**Required work**
1) Can you condense the paragraph in the Coast Guard forum thread that begins “When there is more ice, you need more icebreakers” into a short list of its main facts?
2) Could you carry on the Coast Guard forum thread from the point where it stops?

**Text section**
They're well suited for what they've been contracted to do, at least as an interim solution.

They'll be a bit heavy on fuel consumption though. If they were to buy or build something in the future, they'd be well suited to go with a diesel-electric or hybrid option.

It's part of the reason they were available on the market, oil companies are paying more attention to fuel bills.

Coincidentally, Maersk Cutter is one of the more fuel efficient vessels that replaced them... 

http://tugfaxblogspotcom.blogspot.com/2016/01/maersk-cutter-finds-work.html?m=1

Maersk had also bid the Cutter for the ETV contract.


----------



## Uzlu

> Is the Canadian Coast Guard Underfunded?
> 
> “When there is more ice, you need more icebreakers. When there is less ice, you need more icebreakers.” At first, I was puzzled by this statement from a Canadian Coast Guard officer. The first part is obvious enough, the second part was less so. The reason for the second part is that when the ice starts to disappear, as is the case right now, the remaining ice starts moving unpredictably around by currents, tides and wind. Moving ice can prevent or delay the resupply of a community if there is not an available icebreaker to support the approach to that community.

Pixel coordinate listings

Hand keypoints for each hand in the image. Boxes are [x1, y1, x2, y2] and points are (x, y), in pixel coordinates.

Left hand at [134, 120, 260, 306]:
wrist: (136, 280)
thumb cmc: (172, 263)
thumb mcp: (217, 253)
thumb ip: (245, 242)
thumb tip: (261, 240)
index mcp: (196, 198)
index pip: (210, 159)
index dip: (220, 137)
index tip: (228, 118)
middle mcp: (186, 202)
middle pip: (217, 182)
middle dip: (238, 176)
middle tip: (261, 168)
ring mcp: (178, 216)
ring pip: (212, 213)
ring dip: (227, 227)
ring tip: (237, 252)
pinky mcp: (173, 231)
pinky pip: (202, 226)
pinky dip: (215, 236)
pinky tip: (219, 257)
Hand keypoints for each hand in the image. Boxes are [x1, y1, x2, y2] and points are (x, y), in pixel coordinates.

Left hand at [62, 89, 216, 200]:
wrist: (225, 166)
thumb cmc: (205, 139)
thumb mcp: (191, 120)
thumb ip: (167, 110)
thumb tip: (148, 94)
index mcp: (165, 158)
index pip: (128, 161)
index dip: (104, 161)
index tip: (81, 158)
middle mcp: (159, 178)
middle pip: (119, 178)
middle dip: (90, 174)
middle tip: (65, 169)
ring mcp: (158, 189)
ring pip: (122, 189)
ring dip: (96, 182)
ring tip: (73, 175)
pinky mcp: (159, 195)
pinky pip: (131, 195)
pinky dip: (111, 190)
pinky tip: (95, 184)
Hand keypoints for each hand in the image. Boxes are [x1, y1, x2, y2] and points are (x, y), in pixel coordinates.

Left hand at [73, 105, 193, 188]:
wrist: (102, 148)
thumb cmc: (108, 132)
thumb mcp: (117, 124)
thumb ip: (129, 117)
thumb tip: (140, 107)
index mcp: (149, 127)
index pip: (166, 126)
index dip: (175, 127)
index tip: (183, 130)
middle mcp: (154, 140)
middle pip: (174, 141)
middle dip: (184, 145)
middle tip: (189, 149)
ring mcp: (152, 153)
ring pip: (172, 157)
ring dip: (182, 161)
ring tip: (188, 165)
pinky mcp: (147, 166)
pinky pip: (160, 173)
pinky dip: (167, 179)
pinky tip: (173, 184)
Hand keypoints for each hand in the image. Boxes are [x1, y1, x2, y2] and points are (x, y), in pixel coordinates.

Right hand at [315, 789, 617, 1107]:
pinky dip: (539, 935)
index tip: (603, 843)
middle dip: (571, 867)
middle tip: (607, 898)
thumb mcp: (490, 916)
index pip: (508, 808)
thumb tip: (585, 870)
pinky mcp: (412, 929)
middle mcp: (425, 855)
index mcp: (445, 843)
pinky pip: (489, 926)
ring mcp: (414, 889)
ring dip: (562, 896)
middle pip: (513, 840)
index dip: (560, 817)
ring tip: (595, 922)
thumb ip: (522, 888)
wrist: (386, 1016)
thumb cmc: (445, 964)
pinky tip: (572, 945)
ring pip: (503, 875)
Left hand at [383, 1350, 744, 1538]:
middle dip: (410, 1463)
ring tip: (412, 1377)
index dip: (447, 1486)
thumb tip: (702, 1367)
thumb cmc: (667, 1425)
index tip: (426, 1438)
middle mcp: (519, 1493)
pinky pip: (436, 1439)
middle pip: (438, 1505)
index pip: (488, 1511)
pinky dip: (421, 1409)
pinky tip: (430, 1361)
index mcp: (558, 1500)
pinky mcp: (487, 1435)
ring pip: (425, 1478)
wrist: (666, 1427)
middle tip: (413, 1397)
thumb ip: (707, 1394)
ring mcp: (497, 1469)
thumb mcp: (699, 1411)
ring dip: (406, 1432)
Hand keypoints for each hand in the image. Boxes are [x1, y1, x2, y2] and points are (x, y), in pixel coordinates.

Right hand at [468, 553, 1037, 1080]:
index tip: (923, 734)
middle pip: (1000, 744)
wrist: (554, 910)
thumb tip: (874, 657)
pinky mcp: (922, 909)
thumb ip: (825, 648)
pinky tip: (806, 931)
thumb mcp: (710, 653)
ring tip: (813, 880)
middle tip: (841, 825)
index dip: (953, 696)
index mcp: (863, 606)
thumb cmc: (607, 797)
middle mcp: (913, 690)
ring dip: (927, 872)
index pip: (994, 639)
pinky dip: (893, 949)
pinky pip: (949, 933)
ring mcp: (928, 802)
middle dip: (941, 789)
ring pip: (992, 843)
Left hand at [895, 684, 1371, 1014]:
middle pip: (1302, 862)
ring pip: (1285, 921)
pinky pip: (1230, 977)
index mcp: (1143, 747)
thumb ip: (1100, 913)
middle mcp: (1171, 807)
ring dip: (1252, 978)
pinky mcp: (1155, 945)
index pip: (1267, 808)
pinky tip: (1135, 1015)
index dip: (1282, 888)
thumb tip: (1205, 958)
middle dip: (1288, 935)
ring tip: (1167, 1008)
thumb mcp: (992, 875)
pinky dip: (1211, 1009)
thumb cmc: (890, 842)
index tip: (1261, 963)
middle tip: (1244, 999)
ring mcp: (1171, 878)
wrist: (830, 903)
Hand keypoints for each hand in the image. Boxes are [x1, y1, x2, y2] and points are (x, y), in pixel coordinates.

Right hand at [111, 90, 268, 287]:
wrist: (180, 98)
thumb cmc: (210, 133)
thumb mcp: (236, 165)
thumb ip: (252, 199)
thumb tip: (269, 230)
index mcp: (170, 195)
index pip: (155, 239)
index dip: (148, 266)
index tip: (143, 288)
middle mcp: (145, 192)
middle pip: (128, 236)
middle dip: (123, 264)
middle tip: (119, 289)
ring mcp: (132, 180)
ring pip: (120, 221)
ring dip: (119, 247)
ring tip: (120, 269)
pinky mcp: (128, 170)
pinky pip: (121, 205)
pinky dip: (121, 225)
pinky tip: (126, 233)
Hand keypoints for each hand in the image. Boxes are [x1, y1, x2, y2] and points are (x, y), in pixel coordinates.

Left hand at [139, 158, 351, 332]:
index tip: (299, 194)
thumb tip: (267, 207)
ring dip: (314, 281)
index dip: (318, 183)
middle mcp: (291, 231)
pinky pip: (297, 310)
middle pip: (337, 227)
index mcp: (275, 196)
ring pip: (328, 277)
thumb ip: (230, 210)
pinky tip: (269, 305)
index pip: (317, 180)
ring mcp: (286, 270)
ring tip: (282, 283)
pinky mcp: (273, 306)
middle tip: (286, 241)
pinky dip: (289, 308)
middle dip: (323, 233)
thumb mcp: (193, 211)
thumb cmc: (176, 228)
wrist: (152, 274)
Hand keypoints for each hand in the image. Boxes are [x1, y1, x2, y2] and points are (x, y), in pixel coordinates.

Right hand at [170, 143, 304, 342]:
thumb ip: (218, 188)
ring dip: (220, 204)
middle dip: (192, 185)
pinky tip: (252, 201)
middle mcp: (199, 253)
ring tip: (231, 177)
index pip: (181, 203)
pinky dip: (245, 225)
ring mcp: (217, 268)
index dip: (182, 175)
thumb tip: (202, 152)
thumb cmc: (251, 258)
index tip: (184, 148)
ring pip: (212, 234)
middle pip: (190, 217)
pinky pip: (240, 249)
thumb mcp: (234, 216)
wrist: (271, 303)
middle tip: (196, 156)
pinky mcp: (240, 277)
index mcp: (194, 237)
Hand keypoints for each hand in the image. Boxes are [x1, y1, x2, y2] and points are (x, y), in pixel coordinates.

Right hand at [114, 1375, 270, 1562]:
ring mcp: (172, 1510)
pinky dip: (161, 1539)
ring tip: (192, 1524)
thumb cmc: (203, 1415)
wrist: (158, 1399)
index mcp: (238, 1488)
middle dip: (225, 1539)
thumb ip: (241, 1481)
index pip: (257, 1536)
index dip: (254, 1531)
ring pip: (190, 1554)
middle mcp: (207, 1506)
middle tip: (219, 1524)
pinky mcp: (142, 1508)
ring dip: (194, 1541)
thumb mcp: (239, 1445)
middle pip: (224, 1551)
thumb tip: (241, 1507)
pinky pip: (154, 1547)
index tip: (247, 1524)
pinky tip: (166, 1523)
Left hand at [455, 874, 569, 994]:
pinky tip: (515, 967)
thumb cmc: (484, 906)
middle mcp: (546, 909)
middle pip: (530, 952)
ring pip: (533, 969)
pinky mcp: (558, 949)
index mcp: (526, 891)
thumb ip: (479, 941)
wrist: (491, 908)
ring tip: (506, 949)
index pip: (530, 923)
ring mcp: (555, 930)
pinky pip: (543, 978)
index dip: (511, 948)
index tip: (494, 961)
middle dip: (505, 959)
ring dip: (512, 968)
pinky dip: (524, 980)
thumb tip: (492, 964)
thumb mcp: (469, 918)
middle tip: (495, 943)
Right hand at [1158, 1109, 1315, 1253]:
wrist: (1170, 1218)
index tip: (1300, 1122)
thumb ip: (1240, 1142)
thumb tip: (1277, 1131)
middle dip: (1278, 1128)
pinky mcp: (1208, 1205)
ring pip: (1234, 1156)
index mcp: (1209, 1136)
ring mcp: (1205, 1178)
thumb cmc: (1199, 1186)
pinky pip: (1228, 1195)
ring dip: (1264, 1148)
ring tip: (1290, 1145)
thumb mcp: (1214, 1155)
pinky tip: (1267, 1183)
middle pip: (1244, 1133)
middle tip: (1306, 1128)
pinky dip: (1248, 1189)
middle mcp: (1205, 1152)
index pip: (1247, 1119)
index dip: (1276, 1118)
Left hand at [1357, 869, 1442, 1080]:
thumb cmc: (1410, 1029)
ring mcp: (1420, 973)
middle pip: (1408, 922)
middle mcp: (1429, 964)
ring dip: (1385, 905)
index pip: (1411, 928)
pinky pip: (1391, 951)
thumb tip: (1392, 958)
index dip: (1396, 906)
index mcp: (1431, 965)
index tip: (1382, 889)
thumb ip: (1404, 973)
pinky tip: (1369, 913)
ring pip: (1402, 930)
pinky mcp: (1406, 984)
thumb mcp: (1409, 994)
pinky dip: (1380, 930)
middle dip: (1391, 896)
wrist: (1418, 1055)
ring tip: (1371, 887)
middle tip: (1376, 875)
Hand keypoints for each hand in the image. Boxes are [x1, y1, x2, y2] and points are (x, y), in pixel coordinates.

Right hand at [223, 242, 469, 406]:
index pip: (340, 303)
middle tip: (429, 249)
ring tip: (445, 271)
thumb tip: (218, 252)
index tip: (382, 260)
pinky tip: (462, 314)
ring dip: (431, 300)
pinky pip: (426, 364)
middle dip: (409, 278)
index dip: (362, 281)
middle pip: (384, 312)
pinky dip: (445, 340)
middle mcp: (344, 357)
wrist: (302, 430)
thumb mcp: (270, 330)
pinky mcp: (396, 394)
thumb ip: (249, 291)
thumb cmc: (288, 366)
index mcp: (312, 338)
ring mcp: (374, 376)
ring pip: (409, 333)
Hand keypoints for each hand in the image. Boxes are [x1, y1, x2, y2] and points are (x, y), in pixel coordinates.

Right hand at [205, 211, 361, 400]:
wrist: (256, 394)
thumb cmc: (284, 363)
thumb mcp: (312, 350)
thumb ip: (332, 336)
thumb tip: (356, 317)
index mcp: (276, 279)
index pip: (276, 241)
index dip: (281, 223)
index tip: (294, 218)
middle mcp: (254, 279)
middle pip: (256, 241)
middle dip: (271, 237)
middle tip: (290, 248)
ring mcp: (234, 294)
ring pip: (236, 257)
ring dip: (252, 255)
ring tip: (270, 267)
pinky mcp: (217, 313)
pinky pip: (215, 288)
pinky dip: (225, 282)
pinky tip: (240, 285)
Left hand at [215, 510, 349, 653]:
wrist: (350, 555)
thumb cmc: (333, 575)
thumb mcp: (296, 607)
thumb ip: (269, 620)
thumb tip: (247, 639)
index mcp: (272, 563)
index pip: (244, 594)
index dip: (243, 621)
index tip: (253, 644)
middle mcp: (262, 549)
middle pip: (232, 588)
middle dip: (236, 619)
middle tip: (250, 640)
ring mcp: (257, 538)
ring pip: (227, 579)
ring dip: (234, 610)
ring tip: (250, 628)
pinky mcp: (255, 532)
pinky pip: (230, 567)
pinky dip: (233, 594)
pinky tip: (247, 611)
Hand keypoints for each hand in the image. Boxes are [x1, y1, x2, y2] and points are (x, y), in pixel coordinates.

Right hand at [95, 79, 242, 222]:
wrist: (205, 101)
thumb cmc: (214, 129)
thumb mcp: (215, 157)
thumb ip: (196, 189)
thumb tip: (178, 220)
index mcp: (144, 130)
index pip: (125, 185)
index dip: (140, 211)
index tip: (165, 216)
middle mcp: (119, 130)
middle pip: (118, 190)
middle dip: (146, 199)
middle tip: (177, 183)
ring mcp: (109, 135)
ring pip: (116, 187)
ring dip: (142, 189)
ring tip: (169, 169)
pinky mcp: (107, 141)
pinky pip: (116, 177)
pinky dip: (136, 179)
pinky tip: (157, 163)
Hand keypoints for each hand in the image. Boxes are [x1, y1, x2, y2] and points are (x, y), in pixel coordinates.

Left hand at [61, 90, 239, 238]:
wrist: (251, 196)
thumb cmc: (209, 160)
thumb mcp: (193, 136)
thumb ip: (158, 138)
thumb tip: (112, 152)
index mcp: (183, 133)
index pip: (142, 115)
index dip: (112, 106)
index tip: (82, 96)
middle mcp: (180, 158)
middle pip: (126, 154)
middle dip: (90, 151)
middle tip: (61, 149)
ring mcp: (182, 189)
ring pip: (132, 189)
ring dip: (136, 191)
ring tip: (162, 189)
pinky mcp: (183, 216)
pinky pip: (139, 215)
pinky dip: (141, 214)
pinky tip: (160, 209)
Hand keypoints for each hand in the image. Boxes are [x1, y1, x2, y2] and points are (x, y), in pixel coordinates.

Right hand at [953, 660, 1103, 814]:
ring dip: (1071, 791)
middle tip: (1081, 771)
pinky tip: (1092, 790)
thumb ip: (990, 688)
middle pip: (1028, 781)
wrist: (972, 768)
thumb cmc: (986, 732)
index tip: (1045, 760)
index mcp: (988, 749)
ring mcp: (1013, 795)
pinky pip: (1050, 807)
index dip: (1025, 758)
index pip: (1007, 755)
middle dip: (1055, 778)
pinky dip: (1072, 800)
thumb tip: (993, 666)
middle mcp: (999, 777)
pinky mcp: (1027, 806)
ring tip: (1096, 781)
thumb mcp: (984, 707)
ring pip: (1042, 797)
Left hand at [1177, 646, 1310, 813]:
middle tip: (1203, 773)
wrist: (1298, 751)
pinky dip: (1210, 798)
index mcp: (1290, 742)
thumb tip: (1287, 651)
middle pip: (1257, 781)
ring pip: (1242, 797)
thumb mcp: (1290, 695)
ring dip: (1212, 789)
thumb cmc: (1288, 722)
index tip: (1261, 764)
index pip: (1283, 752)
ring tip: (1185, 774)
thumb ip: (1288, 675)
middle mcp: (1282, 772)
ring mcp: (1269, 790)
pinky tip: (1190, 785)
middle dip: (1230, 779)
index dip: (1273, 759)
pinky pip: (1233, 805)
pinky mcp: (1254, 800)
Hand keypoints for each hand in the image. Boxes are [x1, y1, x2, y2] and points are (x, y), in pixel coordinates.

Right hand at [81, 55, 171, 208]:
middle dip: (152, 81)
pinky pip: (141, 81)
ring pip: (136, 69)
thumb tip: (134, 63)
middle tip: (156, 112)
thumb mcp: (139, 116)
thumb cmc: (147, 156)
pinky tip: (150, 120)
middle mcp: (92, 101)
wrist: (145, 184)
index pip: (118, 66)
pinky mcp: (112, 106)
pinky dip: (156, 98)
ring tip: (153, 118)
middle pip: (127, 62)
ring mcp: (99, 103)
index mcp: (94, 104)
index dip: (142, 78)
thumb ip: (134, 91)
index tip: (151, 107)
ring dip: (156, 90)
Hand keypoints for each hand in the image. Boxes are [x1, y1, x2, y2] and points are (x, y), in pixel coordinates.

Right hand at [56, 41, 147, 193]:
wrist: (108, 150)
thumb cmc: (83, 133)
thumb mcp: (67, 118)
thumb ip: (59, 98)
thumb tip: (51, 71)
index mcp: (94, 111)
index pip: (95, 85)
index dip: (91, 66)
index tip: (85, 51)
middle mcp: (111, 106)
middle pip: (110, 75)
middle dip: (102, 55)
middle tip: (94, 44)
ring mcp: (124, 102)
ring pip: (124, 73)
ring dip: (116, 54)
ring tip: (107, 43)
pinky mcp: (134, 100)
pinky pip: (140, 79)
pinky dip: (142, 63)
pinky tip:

**Your responses**
1)
- A Canadian Coast Guard officer said more icebreakers are needed both when there is more ice and when there is less ice.
- The first part is obvious, but the second part puzzled the writer at first.
- As ice disappears, as is happening now, the remaining ice moves unpredictably with currents, tides and wind.
- Moving ice can prevent or delay a community's resupply if no icebreaker is available to support the approach to it.

2)
> 
> Moving ice is what happened this past summer with expensive consequences. A significant amount of multi-year ice formed a plug in the Amundsen Gulf. Multi-year ice can be very thick and prevent even heavy icebreakers from getting through. That situation was a major factor in the failure to resupply a number of Arctic communities by barges. Some of the resupply had to be shipped by air at a cost of millions of dollars. Most of the heavy or bulky items such as vehicles and construction material will only be moved by the next shipping season causing delays to projects and logistical nightmares.
> 
> Unfortunately, the disappearing ice invites growing maritime traffic in the Arctic, including adventurers who may not be prepared for one of the most challenging environments on Earth. When the chief of defence staff states that when the Canadian Forces deployments to the Arctic are a form of expeditionary deployments people should pay attention. Too many come to the Arctic unprepared.
> 
> I was on board of the Canadian Coast Guard icebreaker _Louis St-Laurent_ in 2013 when the ship received a distress signal from a group of adventurers who thought that it would be cool to sea-doo across the Northwest Passage. They became ice-bound by moving ice and their camp was attacked by polar bears. This past summer, a sailboat sank in the Arctic near the Bellot Strait. Fortunately, the crew members managed to transfer to a large ice floe and were later rescued.
> 
> One of the problems adventurers create when they come unprepared is that they may trigger a distress signal which will divert a Canadian Coast Guard icebreaker from their other duties. Apart from the significant cost to the Canadian taxpayers to rescue a party that is there for pleasure, it may very well delay the annual resupply of an Arctic community putting it at risk and/ or add significant cost to the companies like the Nunavut Eastern Arctic Shipping Inc. providing the resupply. Suzanne Paquin, president and chief executive officer, stated: “A community resupply delay because an icebreaker has been diverted to a distress call could cost our company as much as tens of thousands of dollars a day.”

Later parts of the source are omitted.